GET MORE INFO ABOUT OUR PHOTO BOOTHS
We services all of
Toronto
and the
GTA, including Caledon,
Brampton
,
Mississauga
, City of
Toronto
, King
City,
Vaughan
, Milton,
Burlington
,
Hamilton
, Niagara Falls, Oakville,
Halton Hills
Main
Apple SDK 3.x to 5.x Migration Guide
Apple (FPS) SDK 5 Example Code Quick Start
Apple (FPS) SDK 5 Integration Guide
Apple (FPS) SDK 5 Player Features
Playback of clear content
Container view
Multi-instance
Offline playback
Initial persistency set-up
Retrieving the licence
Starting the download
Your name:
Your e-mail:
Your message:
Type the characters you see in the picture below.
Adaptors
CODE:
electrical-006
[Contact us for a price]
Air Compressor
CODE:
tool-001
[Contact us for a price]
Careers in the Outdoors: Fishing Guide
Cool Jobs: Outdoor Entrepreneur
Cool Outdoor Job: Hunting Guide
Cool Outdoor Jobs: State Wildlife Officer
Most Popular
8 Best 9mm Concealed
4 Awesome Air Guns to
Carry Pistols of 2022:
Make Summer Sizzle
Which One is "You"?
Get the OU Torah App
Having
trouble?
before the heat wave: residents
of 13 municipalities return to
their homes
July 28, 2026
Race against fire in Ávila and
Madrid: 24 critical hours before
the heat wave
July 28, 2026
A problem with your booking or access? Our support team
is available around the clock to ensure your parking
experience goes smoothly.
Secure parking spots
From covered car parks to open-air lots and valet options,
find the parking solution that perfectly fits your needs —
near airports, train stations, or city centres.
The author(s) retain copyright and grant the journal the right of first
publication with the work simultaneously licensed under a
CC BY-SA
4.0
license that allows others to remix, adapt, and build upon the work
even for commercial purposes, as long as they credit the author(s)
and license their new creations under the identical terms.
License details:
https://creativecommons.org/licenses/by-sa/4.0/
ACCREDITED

* * * * * * *

Please count the lines in the entries above that contain the word "parking", and reply with only that number.

▶ [Exercise result] 3